Hautsymptome Schmerzempfindung schon bei bloßer Berührung der Haut; Brennen der Haut (z. B. im Bereich der Wange ); Juckreize, Rötungen; Exeme und Hautausschläge ( in vielen Variationen ); Trockene, empfindliche Haut; Neurodermitis; Raynaud`s Phenomen: erhöhtes Kältegefühl (teilweise mit Lilafärbung der Hände und Füße); Trockene Schleimhäute in Auge, Mund und Scheide; kleine fleckenförmige Blutungen, blaue Flecken unter der Haut;


Hypoglykämie Hungerzittern; Schweißausbrüche; Herzklopfen und Herzrhythmusstörungen; Angstgefühl, Panikattacken, Alpträume; Heißhungerattacken; Gewichtszunahme;


Verschiedene Symptome Entzündung der Rachenschleimhaut, vermehrte Schleimbildung; Atemwegsprobleme, Hustenreiz, Heiserkeit; Verstopfte Nase; Spröde Nägel, schlechte Haarqualität; Verbrannter, bitterer, metallischer oder sogar salziger Geschmack im Mund; Brennender Schweiß mit stechendem Geruch; Flüchtige Gesichtsfeldausfälle; Hörprobleme, Ohrgeräusche, Pfeifen im Ohr ( Tinnitus ) Pilzerkrankungen; Verstärkte Venenzeichnung; Wassereinlagerungen vor allem morgens in Gesicht und Händen; Gewichtszunahme tagsüber bis zu 2kg ( nachts wieder verschwindend )

Liebe Leser, nicht jeder Fibrokranke hat unbedingt alle Symptome.
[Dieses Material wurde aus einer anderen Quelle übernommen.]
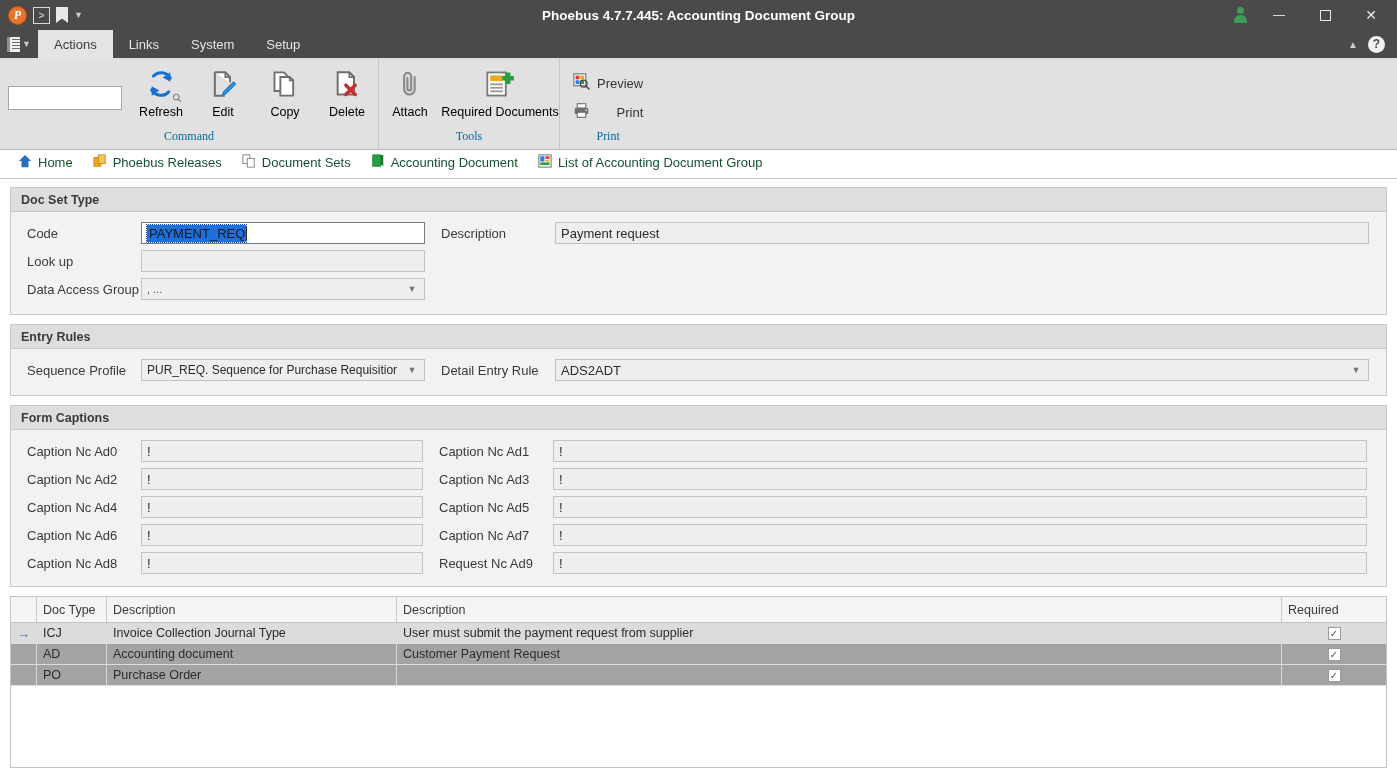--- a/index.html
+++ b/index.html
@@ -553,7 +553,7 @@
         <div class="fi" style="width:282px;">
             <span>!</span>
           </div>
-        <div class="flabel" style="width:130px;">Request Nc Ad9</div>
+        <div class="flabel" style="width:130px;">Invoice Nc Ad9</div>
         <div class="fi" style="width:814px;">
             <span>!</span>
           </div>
Auch erscheinen nicht alle Symptome immer gleichzeitig. Dennoch kann ich z. B. von mir sagen, dass ich nur 2 der aufgeführten Symptome noch nicht zu spüren bekam. Dafür könnte ich jedoch noch etliche weitere nennen, die mich und wie ich in Gesprächen erfuhr, auch andere Fibros quälen. Um diese Liste so vollständig wie möglich zu gestalten, bitte ich Euch dringendst, dass Ihr Symptome, welche Ihr hier vermisst habt, mit unter dieses Thema schreibt.




Und hier noch ein kleiner Hinweis:


Falls unser Forum "contra-dem-schmerz" demnächst wieder zusammenbricht, so hat dies NICHTS mit unserer schlechten Software oder unseres Nichtkönnens zu tun.

Demnächst werde ich euch mal aufschreiben, wann immer es zu solchen Crash's kam.


eure Isabell s21
76 J. Guai. 27. 03. 04 /2400mg/Tag,1200-600-600. Ich gründete am 10.10.2005 das Forum Contra-dem-Schmerz.